Top of Data shown
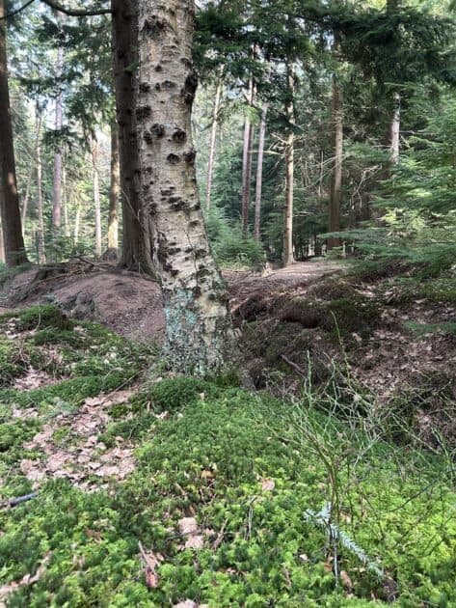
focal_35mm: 26
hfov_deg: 53.1
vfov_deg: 67.3
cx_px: 228
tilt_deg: -5.1
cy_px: 304
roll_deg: +1.7
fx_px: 456
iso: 125
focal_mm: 5.7
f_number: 1.5
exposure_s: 1/102
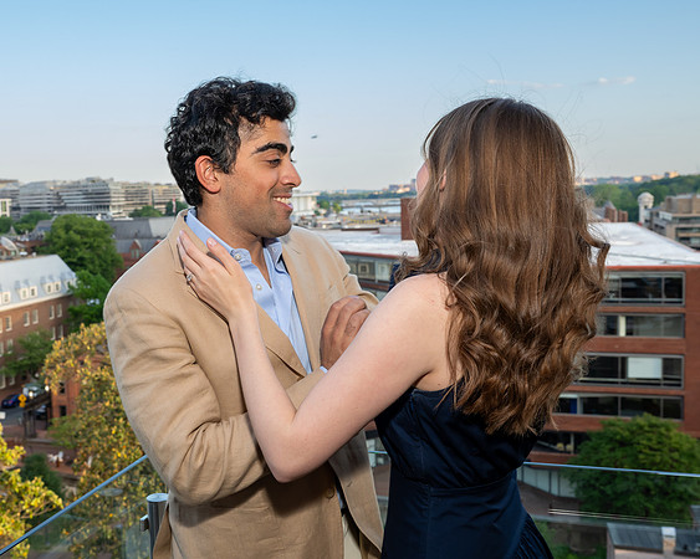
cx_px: 250
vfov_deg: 38.0
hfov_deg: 46.1
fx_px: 813
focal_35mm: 39
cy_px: 262
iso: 500
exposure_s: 1/250
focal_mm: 31.5
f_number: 7.1
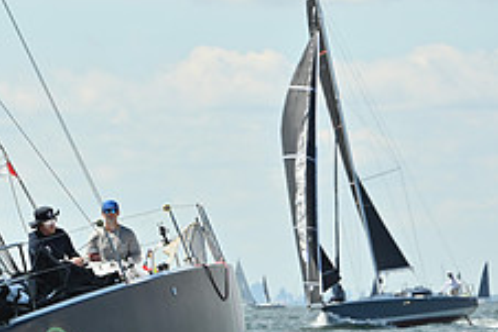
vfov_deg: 3.5
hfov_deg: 5.2
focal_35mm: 398
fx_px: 5509
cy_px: 243
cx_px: -13
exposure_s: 1/1250
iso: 250
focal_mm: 155
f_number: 8
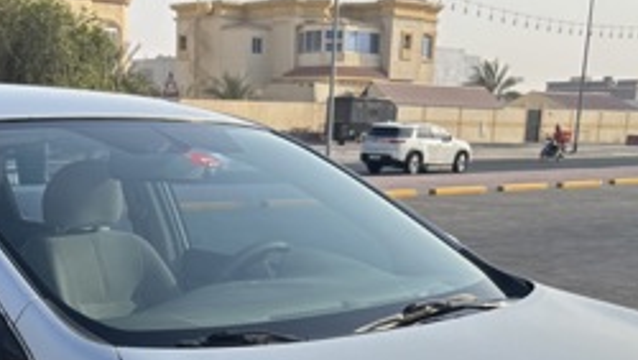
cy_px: 549
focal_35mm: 68
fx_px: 1151
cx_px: 222
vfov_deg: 16.2
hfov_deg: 30.8
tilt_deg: -19.1
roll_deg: -0.4
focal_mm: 5.96
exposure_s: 1/2193
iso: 50
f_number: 1.6
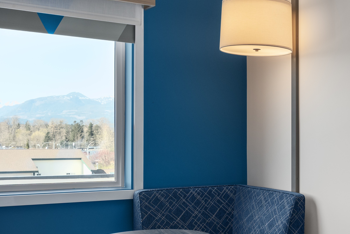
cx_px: 322
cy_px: 136
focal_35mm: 57
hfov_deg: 33.1
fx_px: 554
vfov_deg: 23.8
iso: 800
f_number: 10
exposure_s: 1/160
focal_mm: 30
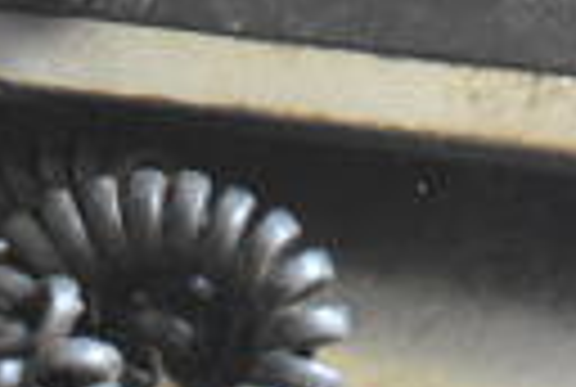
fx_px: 2861
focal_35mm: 178
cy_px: -466
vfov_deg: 7.4
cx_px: 454
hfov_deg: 11.5
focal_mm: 25
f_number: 4
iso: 5000
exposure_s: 1/40
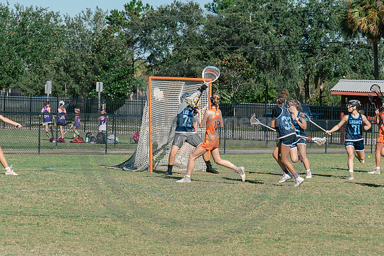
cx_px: 186
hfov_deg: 11.8
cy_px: 133
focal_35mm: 174
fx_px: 1854
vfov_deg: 7.9
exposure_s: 1/1600
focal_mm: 70
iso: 250
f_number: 5.6
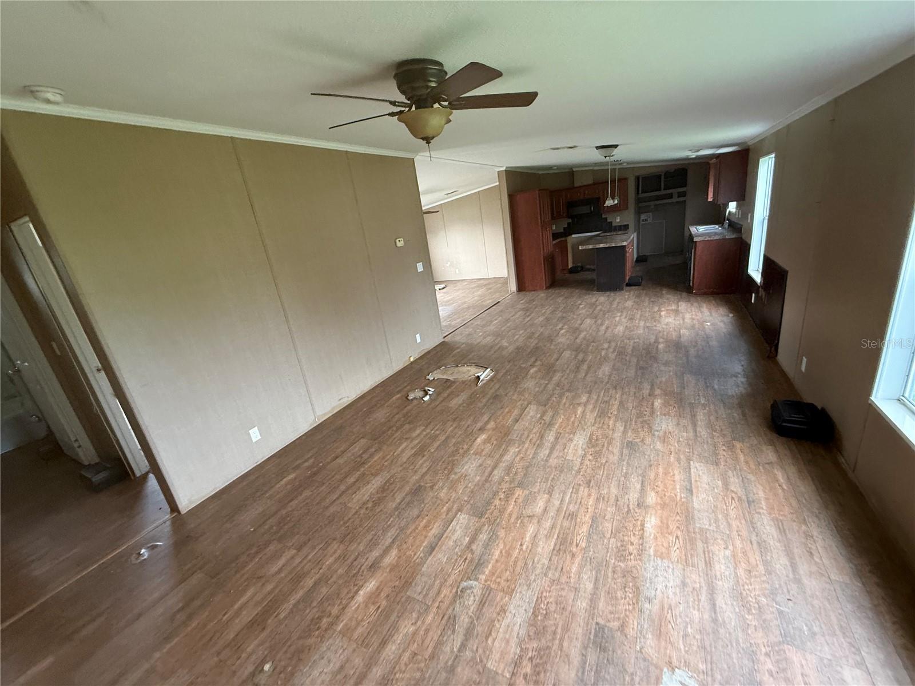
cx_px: 458
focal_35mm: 14
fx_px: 370
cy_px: 343
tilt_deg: -9.7
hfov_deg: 102.1
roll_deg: +9.6
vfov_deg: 85.7
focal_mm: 2.22
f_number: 2.2
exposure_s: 1/67
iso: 320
Bottom of Data shown
> [Problem to solve]: Write out the material above exactly. Skip the pictures.

> [Response to the task]:
focal_35mm: 26
hfov_deg: 53.1
vfov_deg: 67.3
cx_px: 228
tilt_deg: -5.1
cy_px: 304
roll_deg: +1.7
fx_px: 456
iso: 125
focal_mm: 5.7
f_number: 1.5
exposure_s: 1/102
cx_px: 250
vfov_deg: 38.0
hfov_deg: 46.1
fx_px: 813
focal_35mm: 39
cy_px: 262
iso: 500
exposure_s: 1/250
focal_mm: 31.5
f_number: 7.1
vfov_deg: 3.5
hfov_deg: 5.2
focal_35mm: 398
fx_px: 5509
cy_px: 243
cx_px: -13
exposure_s: 1/1250
iso: 250
focal_mm: 155
f_number: 8
cy_px: 549
focal_35mm: 68
fx_px: 1151
cx_px: 222
vfov_deg: 16.2
hfov_deg: 30.8
tilt_deg: -19.1
roll_deg: -0.4
focal_mm: 5.96
exposure_s: 1/2193
iso: 50
f_number: 1.6
cx_px: 322
cy_px: 136
focal_35mm: 57
hfov_deg: 33.1
fx_px: 554
vfov_deg: 23.8
iso: 800
f_number: 10
exposure_s: 1/160
focal_mm: 30
fx_px: 2861
focal_35mm: 178
cy_px: -466
vfov_deg: 7.4
cx_px: 454
hfov_deg: 11.5
focal_mm: 25
f_number: 4
iso: 5000
exposure_s: 1/40
cx_px: 186
hfov_deg: 11.8
cy_px: 133
focal_35mm: 174
fx_px: 1854
vfov_deg: 7.9
exposure_s: 1/1600
focal_mm: 70
iso: 250
f_number: 5.6
cx_px: 458
focal_35mm: 14
fx_px: 370
cy_px: 343
tilt_deg: -9.7
hfov_deg: 102.1
roll_deg: +9.6
vfov_deg: 85.7
focal_mm: 2.22
f_number: 2.2
exposure_s: 1/67
iso: 320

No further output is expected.